LISA was not funded until 1988 when 3.9 million dollars was provided. It was funded at 4.5 million dollars in 1989 and is marked for the same amount in 1990. The USDA administers the funds. The country is divided into regions with ND being in the North Central region.

Now you know how LISA was conceived when she was born, and who's paying her keep. With LISA being so popular, you no doubt are wondering wheat she looks like, and also if she has any sisters. Bill Eftink of Successful Farming felt there are four "farming sisters" that farmers could court or marry. He said there is LISA - Low Input Sustainable Agriculture - to him she is rather a plain Jane, down to earth and not much glamour. The second sister, HISA, attracted the boys that left the farm and opted for Ag careers outside of production agriculture. She represents High Income/Salaried Agriculture. The third sister is HILLA - High Input/Low Labor Agriculture.
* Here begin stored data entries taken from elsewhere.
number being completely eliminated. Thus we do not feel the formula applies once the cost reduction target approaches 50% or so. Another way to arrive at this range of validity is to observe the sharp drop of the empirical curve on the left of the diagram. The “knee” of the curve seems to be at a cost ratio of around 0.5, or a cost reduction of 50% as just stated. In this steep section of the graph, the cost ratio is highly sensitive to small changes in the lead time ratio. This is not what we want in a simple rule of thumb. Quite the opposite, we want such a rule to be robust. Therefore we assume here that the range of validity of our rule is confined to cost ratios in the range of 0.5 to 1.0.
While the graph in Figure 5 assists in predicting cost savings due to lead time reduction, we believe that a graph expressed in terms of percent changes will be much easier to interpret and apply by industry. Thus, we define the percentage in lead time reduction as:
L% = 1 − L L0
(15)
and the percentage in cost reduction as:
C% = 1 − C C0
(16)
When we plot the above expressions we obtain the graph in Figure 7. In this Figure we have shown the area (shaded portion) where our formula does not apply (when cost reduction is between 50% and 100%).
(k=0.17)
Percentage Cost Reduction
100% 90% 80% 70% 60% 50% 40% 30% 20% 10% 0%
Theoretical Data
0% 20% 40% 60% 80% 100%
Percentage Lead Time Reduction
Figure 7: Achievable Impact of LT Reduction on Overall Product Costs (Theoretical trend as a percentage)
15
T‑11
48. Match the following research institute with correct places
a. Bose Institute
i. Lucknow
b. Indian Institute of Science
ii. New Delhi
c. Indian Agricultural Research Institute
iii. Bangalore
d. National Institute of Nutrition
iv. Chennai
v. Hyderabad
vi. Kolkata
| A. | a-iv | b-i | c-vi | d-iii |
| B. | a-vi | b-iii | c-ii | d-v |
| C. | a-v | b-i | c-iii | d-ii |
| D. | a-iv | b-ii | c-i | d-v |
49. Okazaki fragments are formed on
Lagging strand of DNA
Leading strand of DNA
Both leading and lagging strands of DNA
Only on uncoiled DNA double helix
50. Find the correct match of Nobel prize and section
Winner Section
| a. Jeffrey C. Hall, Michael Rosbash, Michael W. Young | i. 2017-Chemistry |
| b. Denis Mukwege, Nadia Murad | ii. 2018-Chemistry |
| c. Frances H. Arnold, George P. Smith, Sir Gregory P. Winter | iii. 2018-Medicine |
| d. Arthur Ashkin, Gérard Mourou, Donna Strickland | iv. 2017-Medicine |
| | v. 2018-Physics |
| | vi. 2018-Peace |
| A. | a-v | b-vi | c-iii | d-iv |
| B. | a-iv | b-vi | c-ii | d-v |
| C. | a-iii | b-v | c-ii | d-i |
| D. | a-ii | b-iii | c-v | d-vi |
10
HILLA represents big, new machinery, acres and acres of land, unlimited chemicals, and commercial fertilizer. She represents fast buck farming. She could squander your money in a hurry and leave you heartbroken. The fourth sister is MISA- Medium Input/Sustainable Agriculture. Bill feels this is where most of us are. MISA is respectable, allowing a certain amount of inputs and is somewhat conservation minded. LISA is perhaps the most misunderstood, most misaligned of all the sister. All kinds of rumors have been spread about her. Many have implied that LISA is a plan to set agriculture back 100 years with a quarter section land per farmer and subsistent living. To others, it is perceived as steadily declining production levels and increased weed pressures and disease. Some perceive it as being the total salvation of all our production and environmental ills. Finally, there are people who believe LISA represents the organic farmer. I don't know just what your perception of LISA is. To me it is a breath of fresh air. I feel it is the direction production agriculture has to go to remain viable, both economically and environmentally. There are many, many unanswered questions that have to be addressed. Also, we have to learn to ask the right questions.

How do you spell LISA? With four P's according to Jon Baldock, an Ag consultant from Verona, Wisconsin. Production, Profitability, Protection, and Preservation: productive enough to produce a reliable and adequate source of food and fiber; profitable enough to generate short and long term income; protection of water and air quality and conservation of energy; preservation of the well being of plant and animal life and the health and welfare of the farmers who utilize it.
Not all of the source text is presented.